Exercise: Convert everything from the start of the material down to the line containing "collection date as" into a two-column CSV with the columns field and value. Put each entry in its own quoted field with line breaks turned into spaces, and leave out the pictures.
---- Dataset content
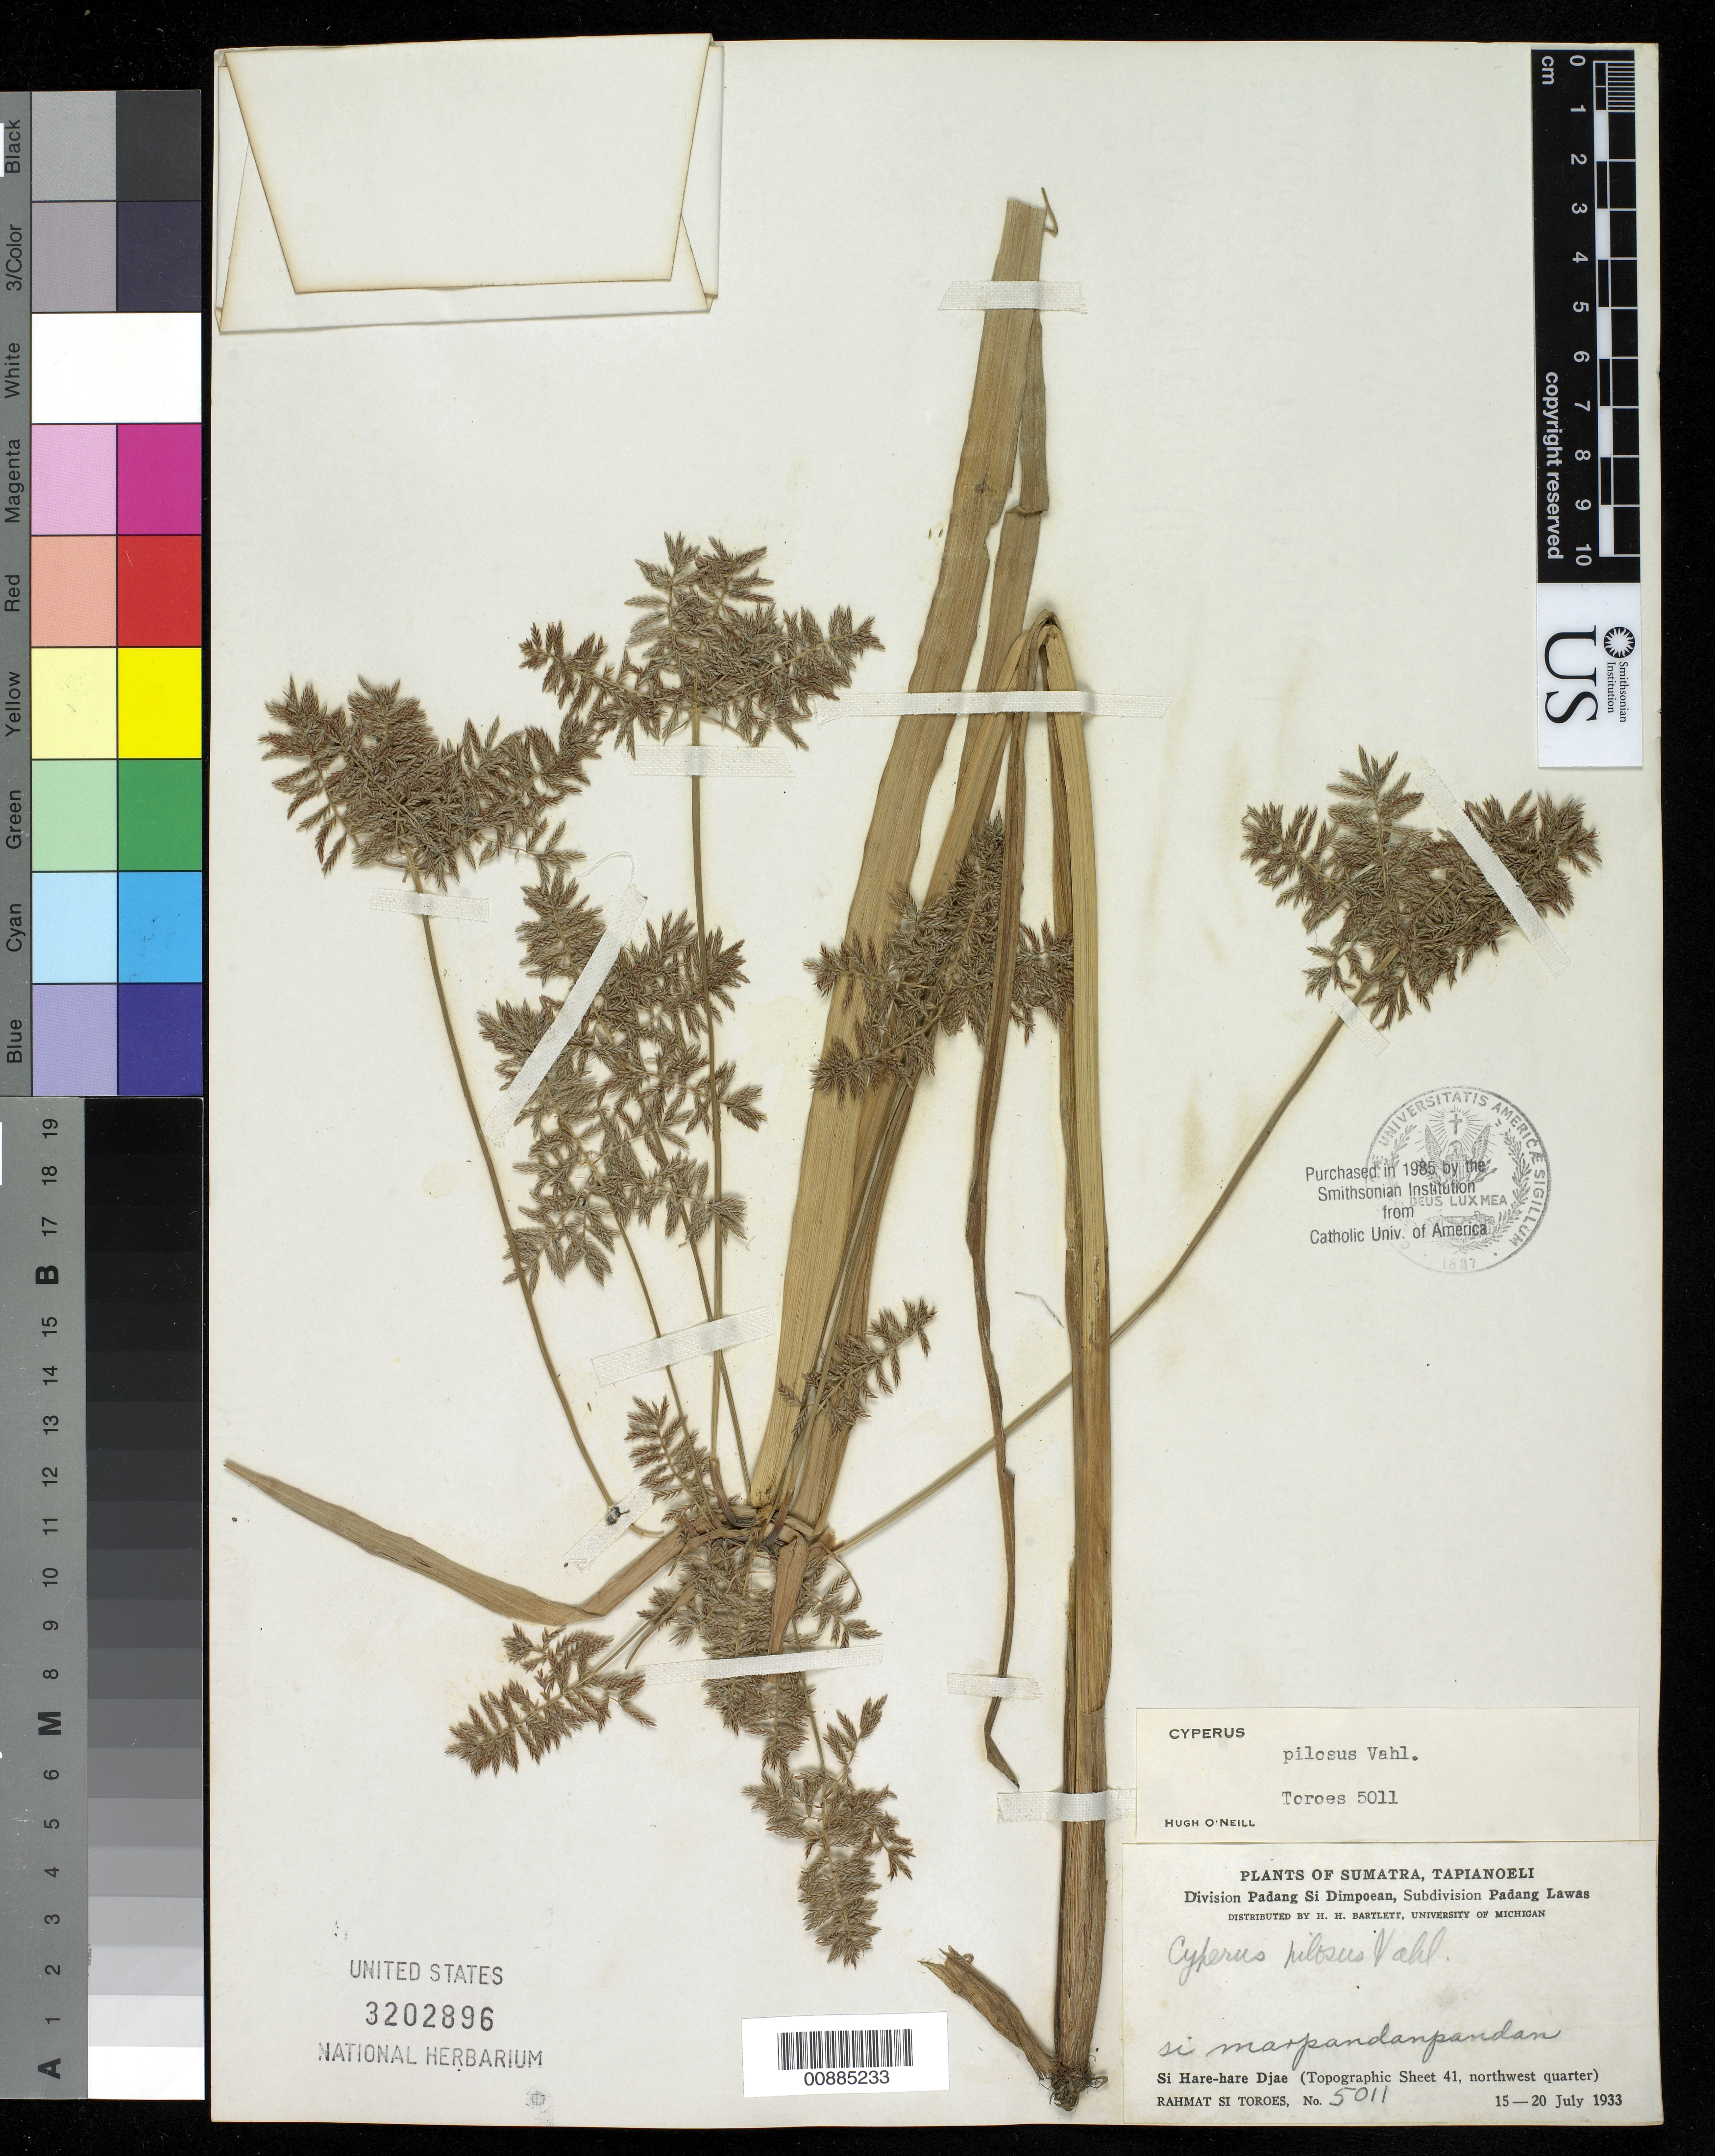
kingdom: Plantae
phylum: Tracheophyta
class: Liliopsida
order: Poales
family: Cyperaceae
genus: Cyperus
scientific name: Cyperus pilosus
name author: Vahl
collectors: Rahmat Si Boeea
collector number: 5011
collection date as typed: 15 Jul 1933 to 20 Jul 1933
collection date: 1933-07-15/1933-07-20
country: Indonesia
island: Sumatra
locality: Si Hare-hare Djae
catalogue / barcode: US 3202896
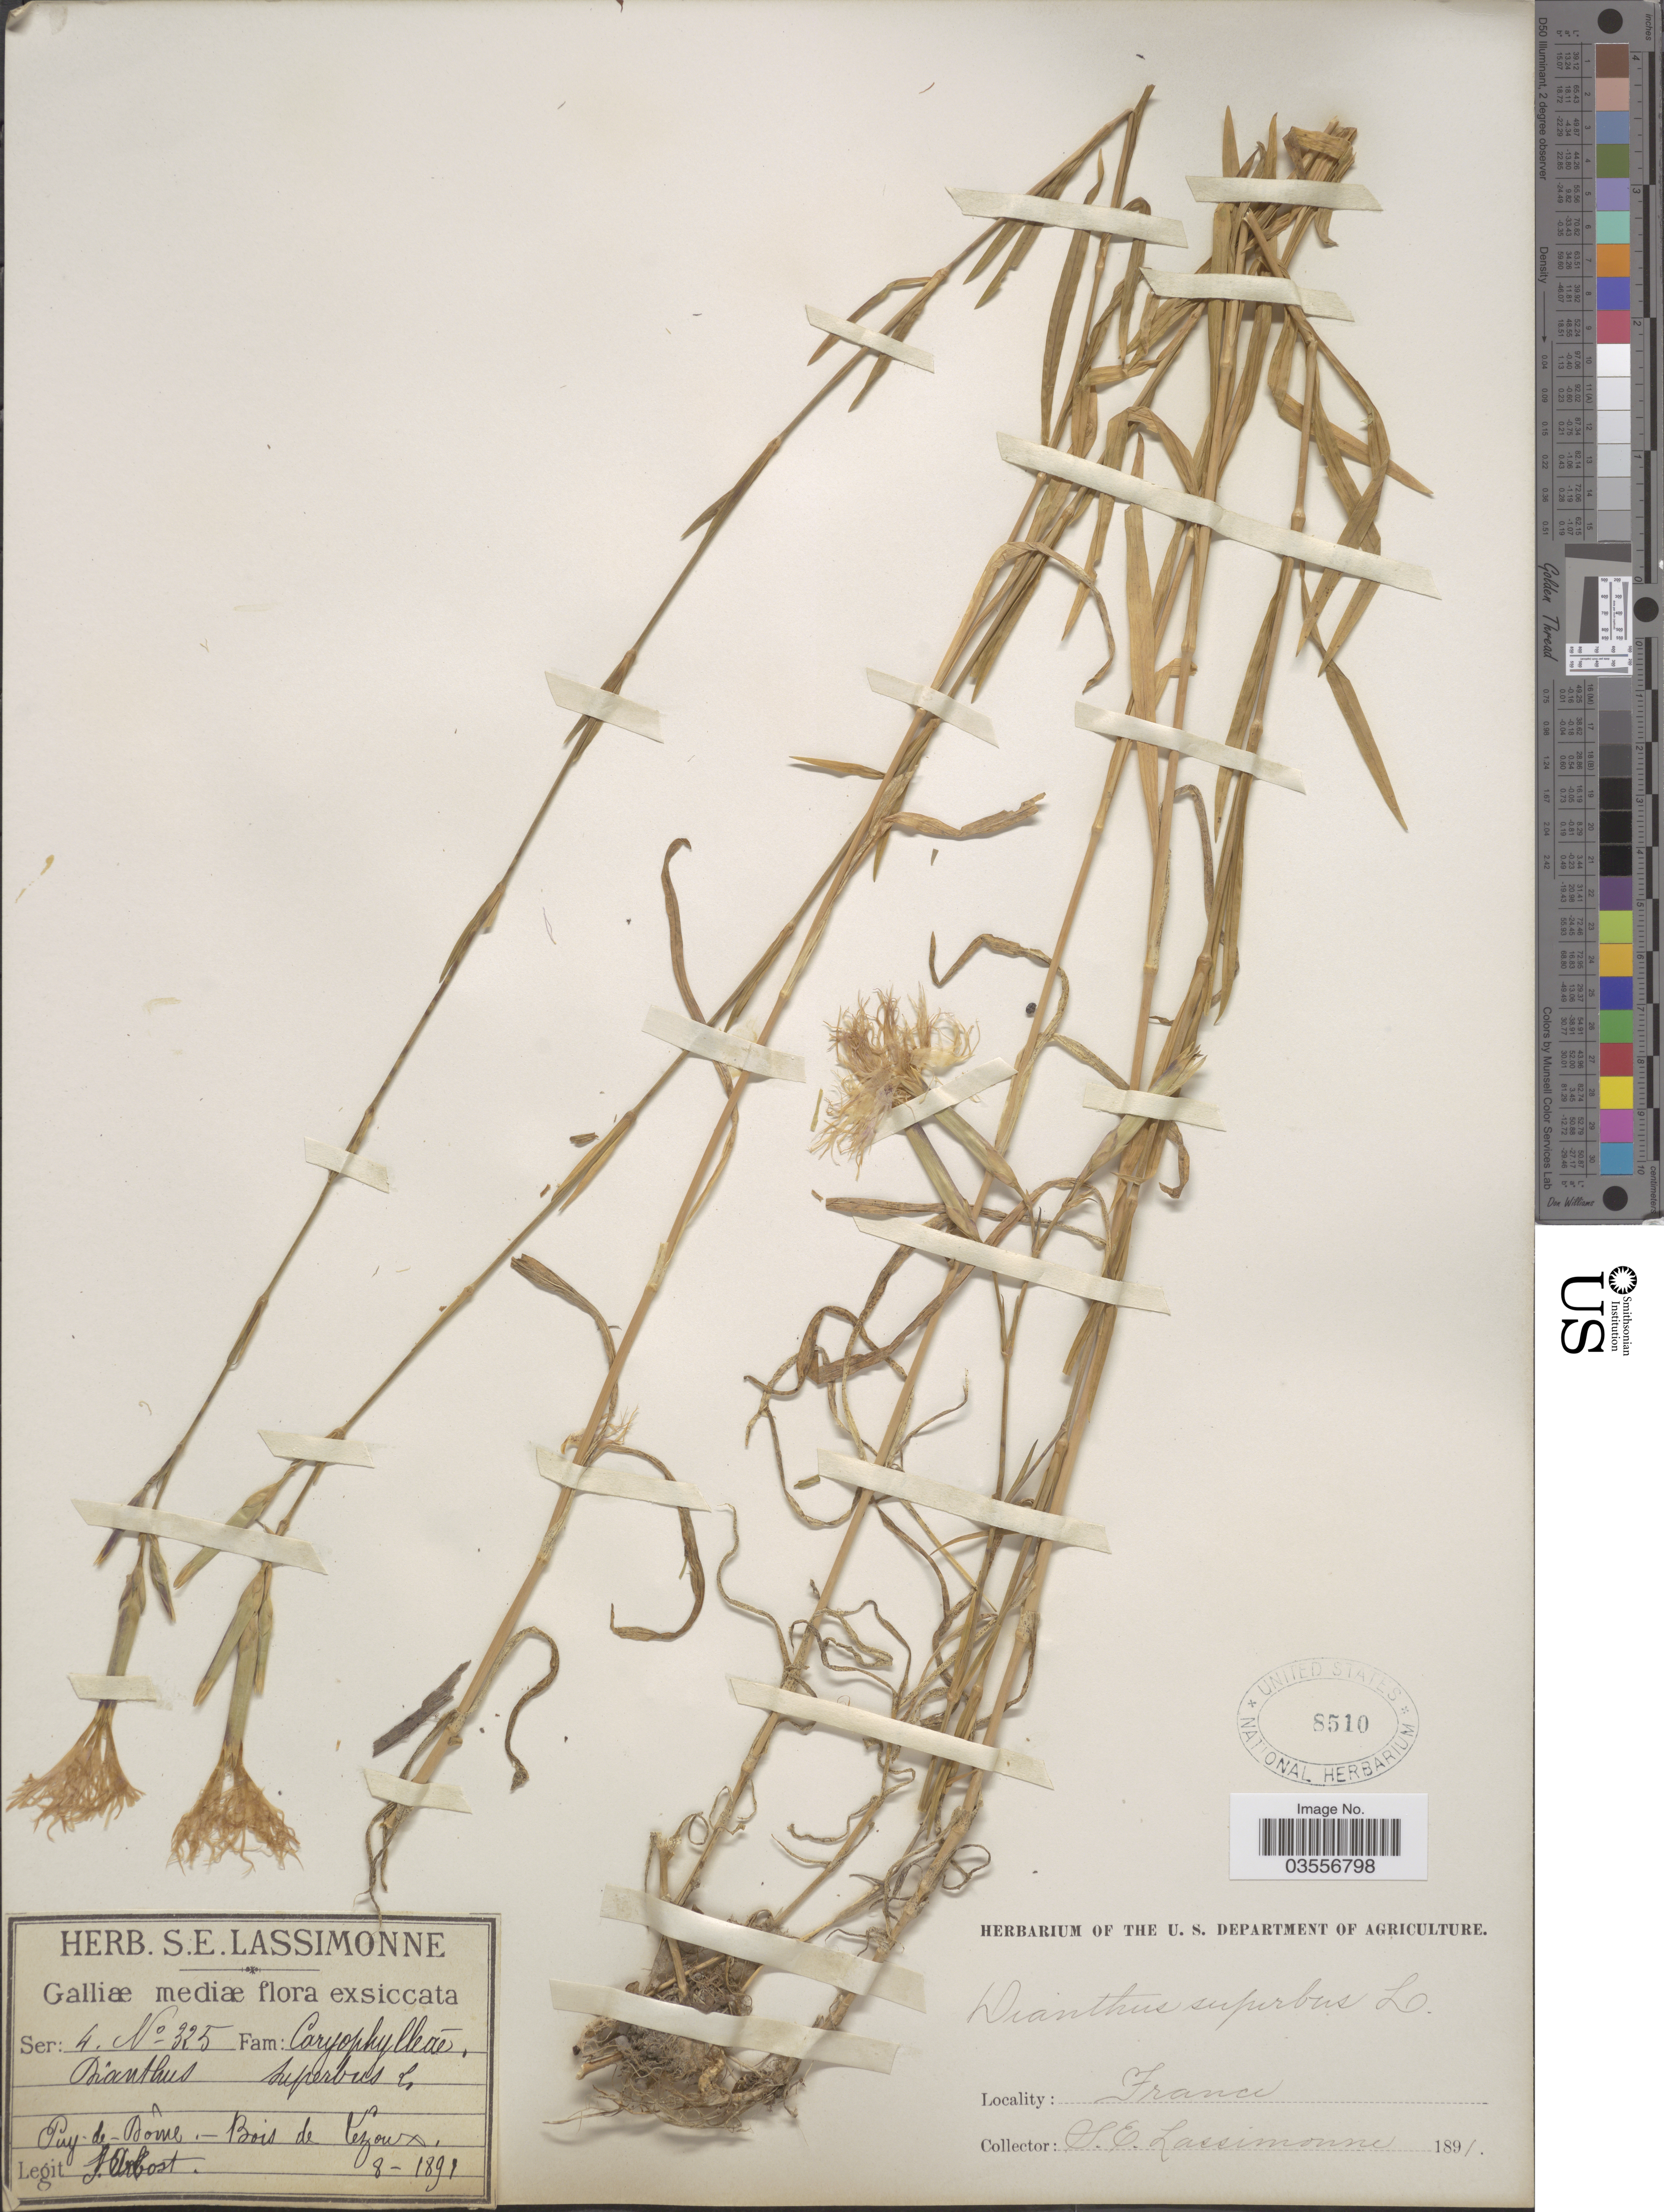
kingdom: Plantae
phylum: Tracheophyta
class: Magnoliopsida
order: Caryophyllales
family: Caryophyllaceae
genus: Dianthus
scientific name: Dianthus superbus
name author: L.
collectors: J. Arbost & S. Lassimonne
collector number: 325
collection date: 1891-08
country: France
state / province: Auvergne-Rhône-Alpes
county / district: Puy-de-Dôme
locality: Galliæ mediæ. Puy-de-Dôme. - Bois de Lezoux.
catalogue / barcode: US 8510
--------
Result of the exercise:
field,value
"kingdom:","Plantae"
"phylum:","Tracheophyta"
"class:","Liliopsida"
"order:","Poales"
"family:","Cyperaceae"
"genus:","Cyperus"
"scientific name:","Cyperus pilosus"
"name author:","Vahl"
"collectors:","Rahmat Si Boeea"
"collector number:","5011"
"collection date as typed:","15 Jul 1933 to 20 Jul 1933"